#### Trecho extraído:
#  > Desenvolvimento >  > Linguagens de Programação >  >  Dificuldade em solucionar problema simples em script bash

## Good_speed

Amigos, boa tarde

Não estou conseguindo receber o resultados desejado em meu script bash, alguém poderia ajudar?

script.sh
#!/bin/bash

MIRROR=/repo

cat <<EOF > /etc/apt/mirror.list 


set base_path $MIRROR 
set mirror_path $base_path/mirror
EOF

*Resultado que recebo:*
$cat mirror.list
set base_path /repo
set mirror_path /mirror 

*Preciso deste resultado:*
set base_path /repo 
set mirror_path $base_path/mirror

Como posso fazer?

Obrigado...

----------


## rogfanther

Você quer que apareça o "$base_path" ? 
Não estou com um linux perto pra testar, mas tenta colocar uma barra "" antes do $. Realmente não lembro a sintaxe, mas você vai ter que fazer um "escape" desse símbolo para que o bash não tente interpretá-lo e tratá-lo como variável ...

Abraço ...

----------


## Good_speed

> Você quer que apareça o "$base_path" ? 
> Não estou com um linux perto pra testar, mas tenta colocar uma barra "" antes do $. Realmente não lembro a sintaxe, mas você vai ter que fazer um "escape" desse símbolo para que o bash não tente interpretá-lo e tratá-lo como variável ...
> 
> Abraço ...


Só existe esta maneria? ou tem uma maneira de engloba tudo?

Obrigado

----------


## rogfanther

como assim englobar tudo ? Não ficou claro pra mim se você quer que apareça o conteúdo da variável base_path, ou se quer que apareça a string de caracteres $base_path ...

Se for pra aparecer o conteúdo, tem que atribuir o conteúdo antes da parte do cat . 
Se for pra aparecer a string, tem que "escapear" o cifrão porque o bash interpreta ele.

Como é dentro de um arquivo, acho que você poderia talvez usar print ou echo redirecionando para o arquivo.Mas também tem que ter alguns cuidados com a sintaxe, para também não tentar interpretar os caracteres especiais ..

----------


## Bruno

usa \ antes do $

----------

#### Tarefa 1:
Liste, sem repetições, os nomes de usuário que publicaram mensagens no trecho extraído sobre o script bash.

(Conjuntos de fotos de cena com parâmetros intrínsecos)
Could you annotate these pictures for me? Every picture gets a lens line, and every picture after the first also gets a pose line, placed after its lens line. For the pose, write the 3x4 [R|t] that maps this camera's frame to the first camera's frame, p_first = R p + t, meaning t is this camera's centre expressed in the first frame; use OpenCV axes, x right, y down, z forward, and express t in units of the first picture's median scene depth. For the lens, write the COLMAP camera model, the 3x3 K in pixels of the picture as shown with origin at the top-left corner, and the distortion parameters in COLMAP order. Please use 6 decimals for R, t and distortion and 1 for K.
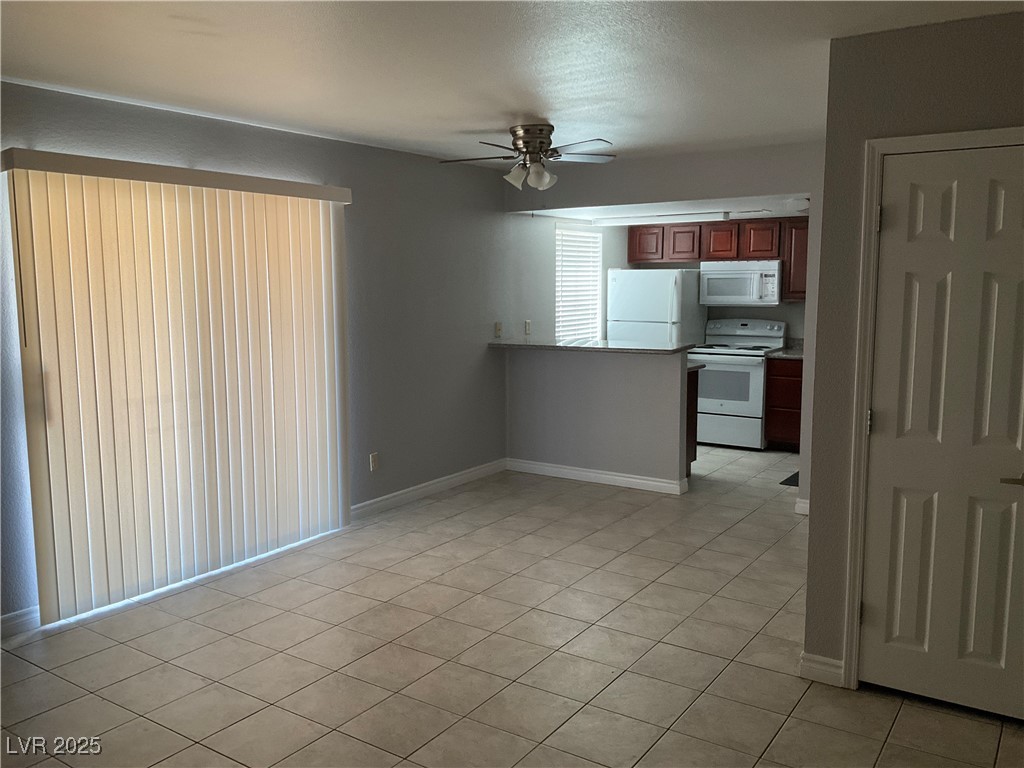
lens RADIAL K [[853.2, 0, 512.0], [0, 853.2, 384.0], [0, 0, 1]] dist [0.093190, 0.000401]
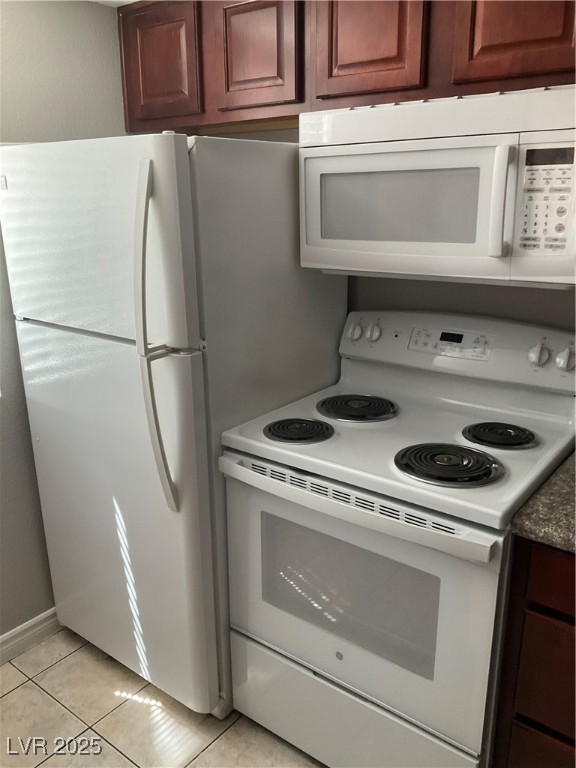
lens RADIAL K [[648.6, 0, 288.0], [0, 648.6, 384.0], [0, 0, 1]] dist [-0.000783, -0.001377]
pose [[0.997274, 0.015975, -0.072032, 0.237131], [-0.004493, 0.987616, 0.156823, -0.090660], [0.073646, -0.156072, 0.984996, 0.795953]]
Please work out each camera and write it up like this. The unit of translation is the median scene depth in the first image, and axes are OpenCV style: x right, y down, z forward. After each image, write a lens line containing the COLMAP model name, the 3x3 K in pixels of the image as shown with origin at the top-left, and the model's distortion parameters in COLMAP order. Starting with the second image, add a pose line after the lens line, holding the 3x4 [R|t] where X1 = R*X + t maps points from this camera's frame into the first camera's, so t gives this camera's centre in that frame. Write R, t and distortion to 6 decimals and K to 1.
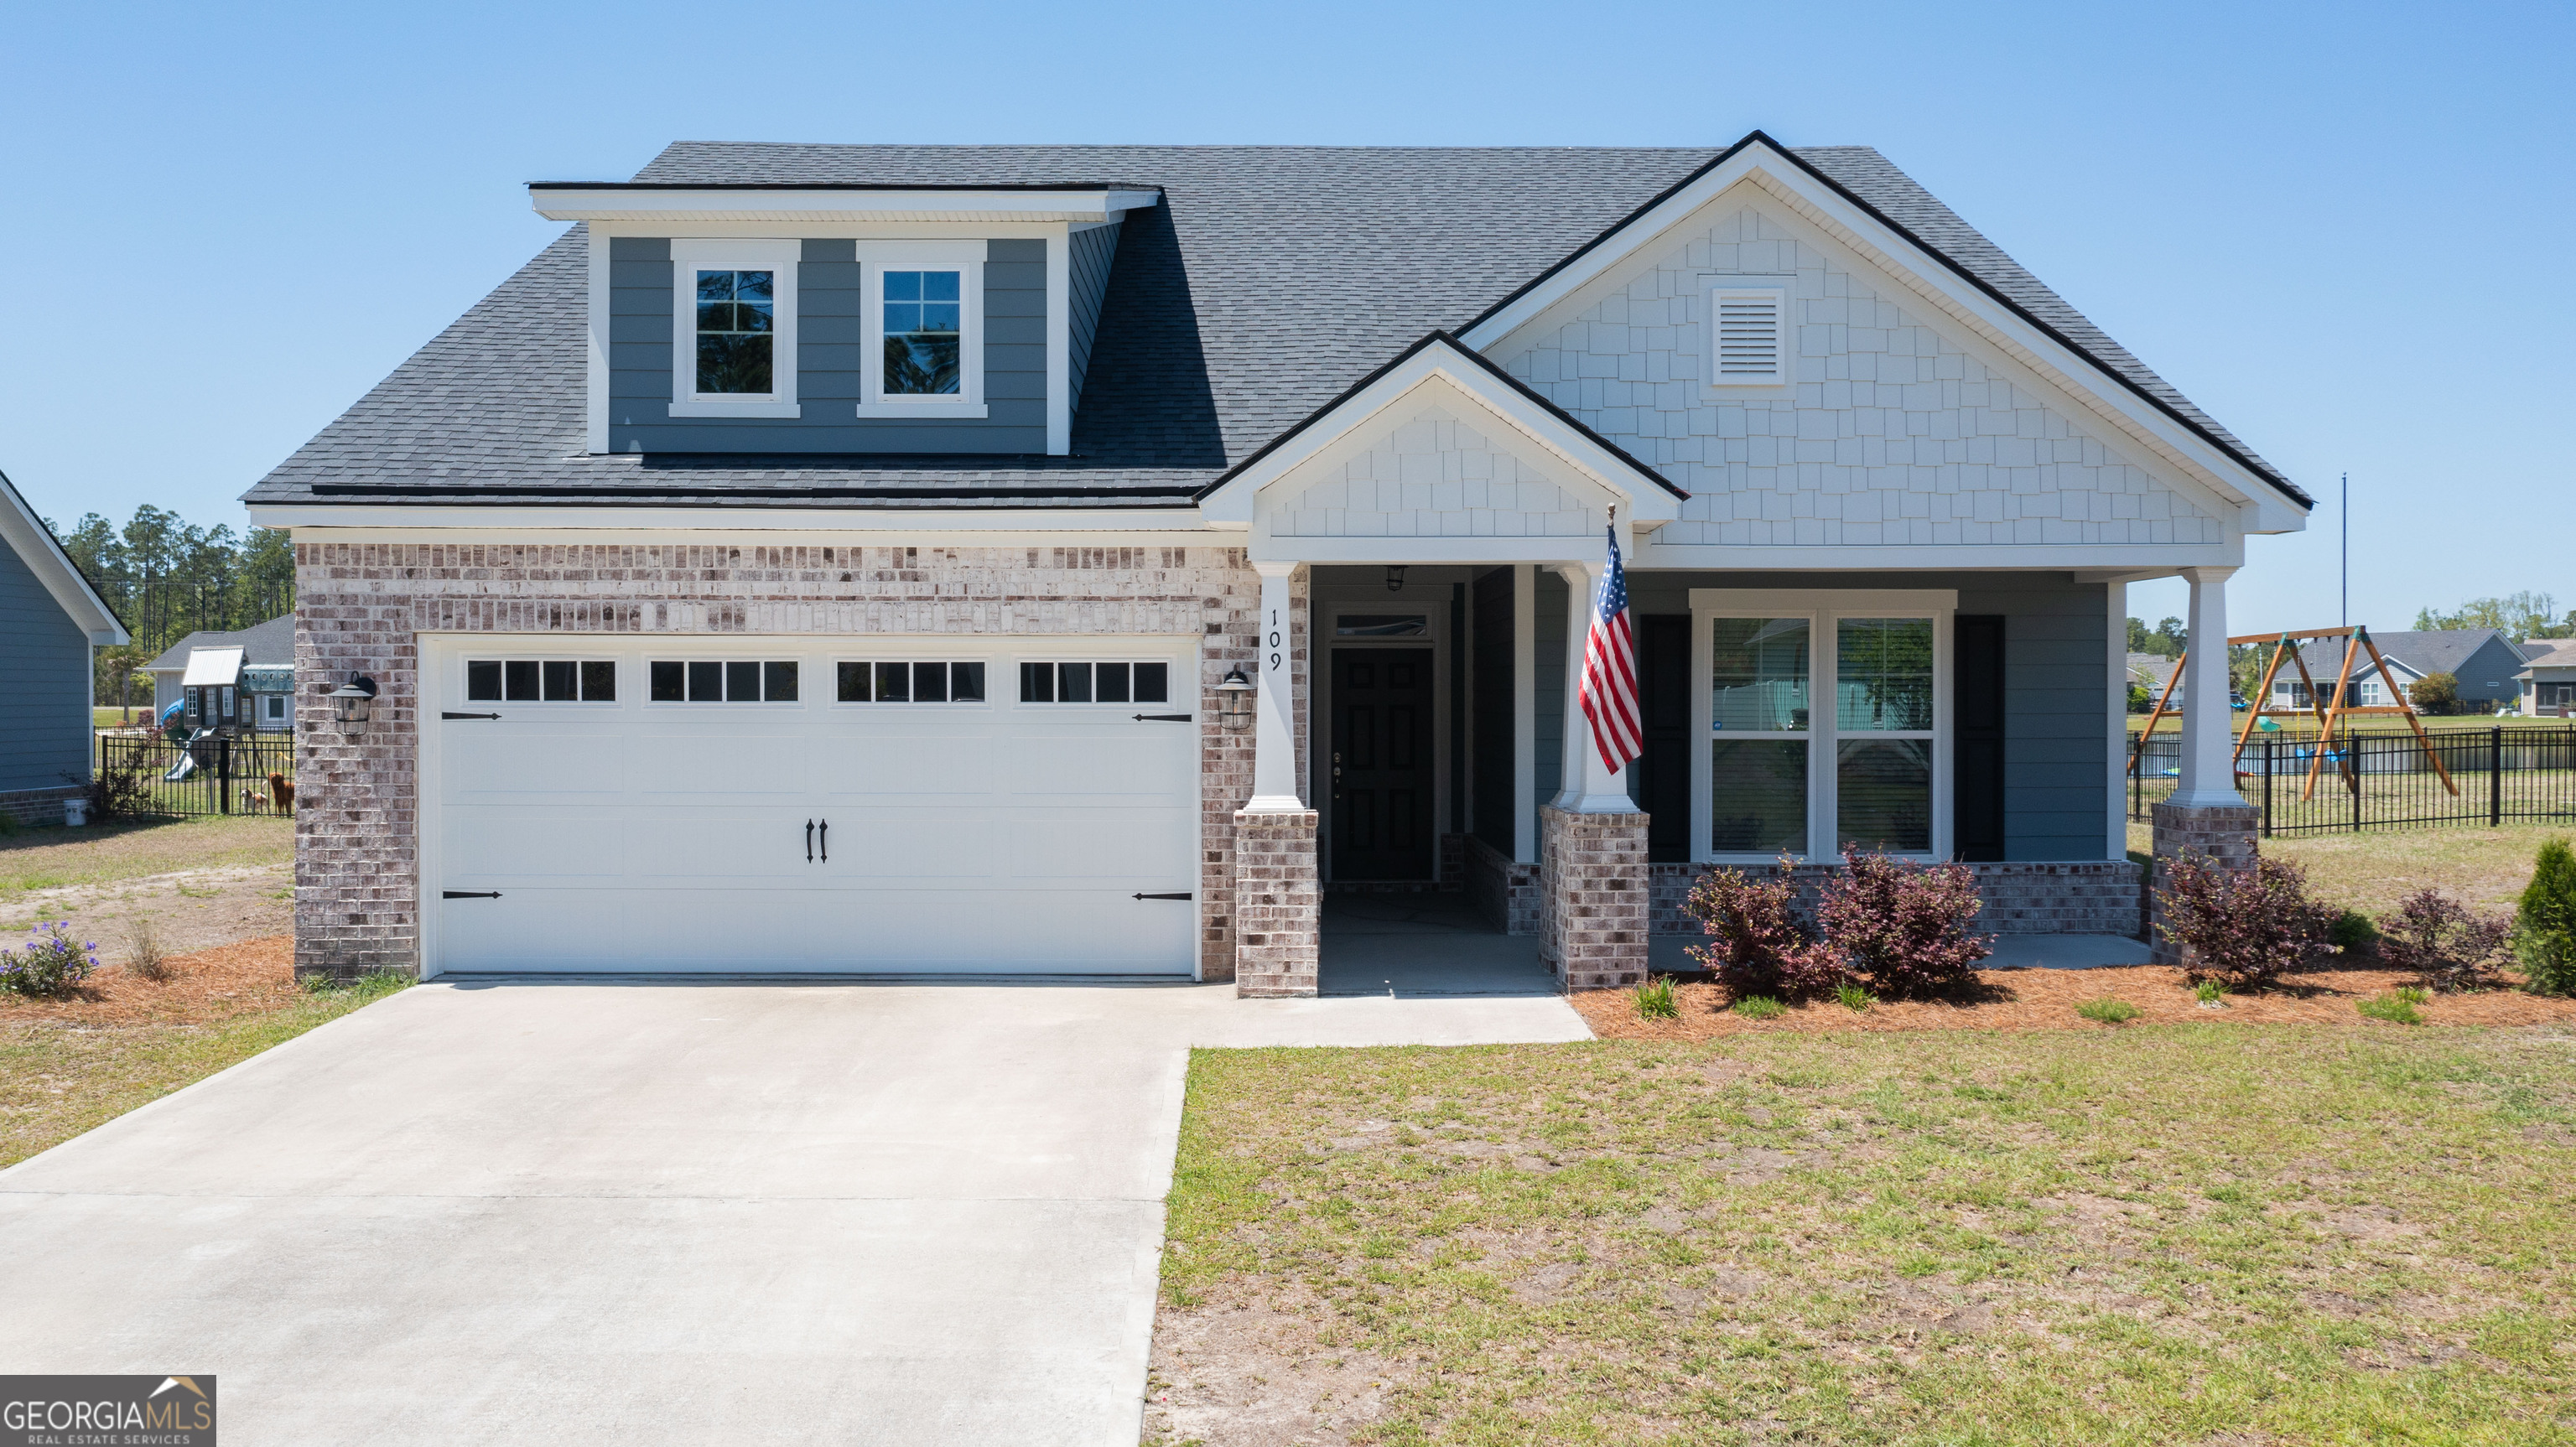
lens RADIAL K [[2031.1, 0, 1279.1], [0, 2031.1, 696.9], [0, 0, 1]] dist [-0.013575, 0.004776]
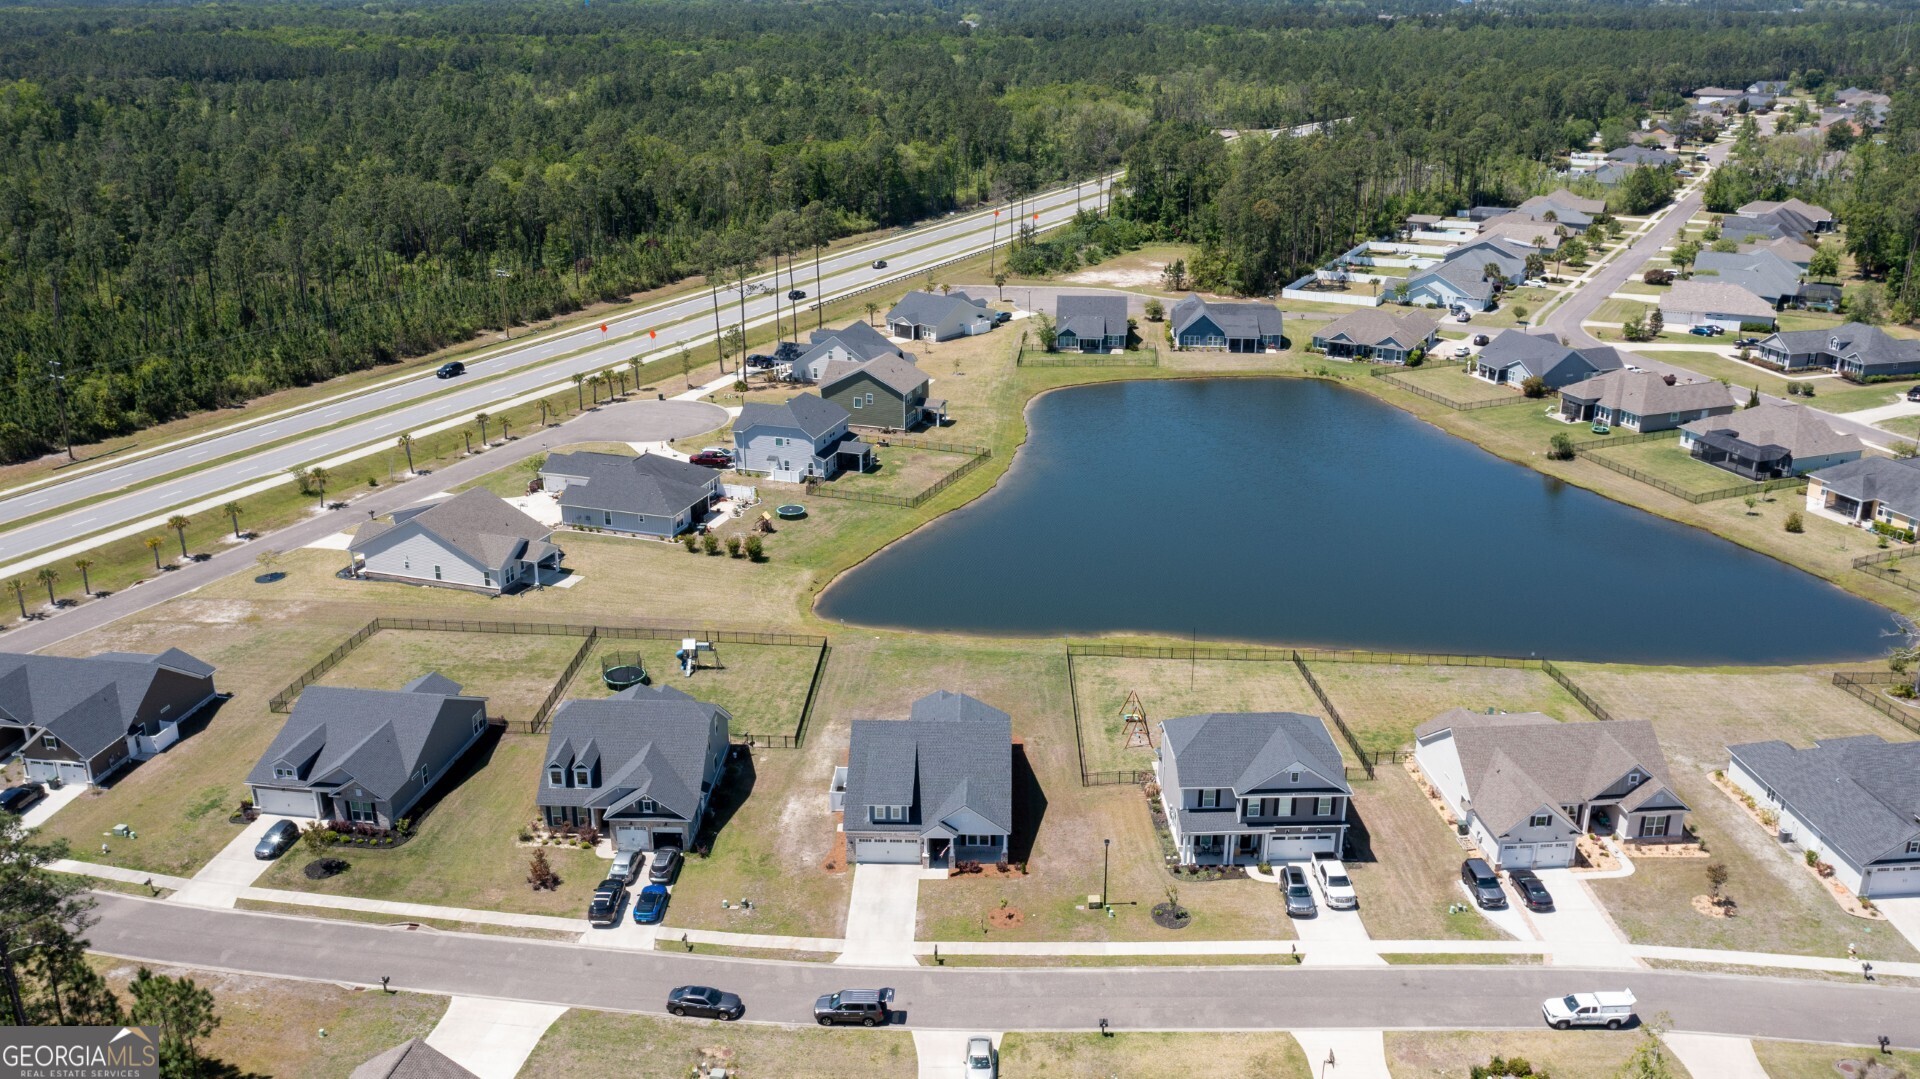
lens RADIAL K [[1514.0, 0, 951.1], [0, 1514.0, 546.1], [0, 0, 1]] dist [-0.013575, 0.004776]
pose [[0.999099, 0.016811, -0.038966, 0.465290], [-0.003207, 0.945478, 0.325670, -4.598392], [0.042317, -0.325252, 0.944680, -6.908624]]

#### Tarefa 2:
Apresente em lista numerada as linhas fornecidas, não o trecho extraído, começando pela linha que contém "Please work out" e seguindo até a linha que contém "546.1], [0, 0, 1]] dist [-0.013575, 0.004776]", ambas incluídas. Omita as imagens.

#### Resultado da tarefa 1:
Good_speed
rogfanther
Bruno

#### Resultado da tarefa 2:
1. Please work out each camera and write it up like this. The unit of translation is the median scene depth in the first image, and axes are OpenCV style: x right, y down, z forward. After each image, write a lens line containing the COLMAP model name, the 3x3 K in pixels of the image as shown with origin at the top-left, and the model's distortion parameters in COLMAP order. Starting with the second image, add a pose line after the lens line, holding the 3x4 [R|t] where X1 = R*X + t maps points from this camera's frame into the first camera's, so t gives this camera's centre in that frame. Write R, t and distortion to 6 decimals and K to 1.
2. lens RADIAL K [[2031.1, 0, 1279.1], [0, 2031.1, 696.9], [0, 0, 1]] dist [-0.013575, 0.004776]
3. lens RADIAL K [[1514.0, 0, 951.1], [0, 1514.0, 546.1], [0, 0, 1]] dist [-0.013575, 0.004776]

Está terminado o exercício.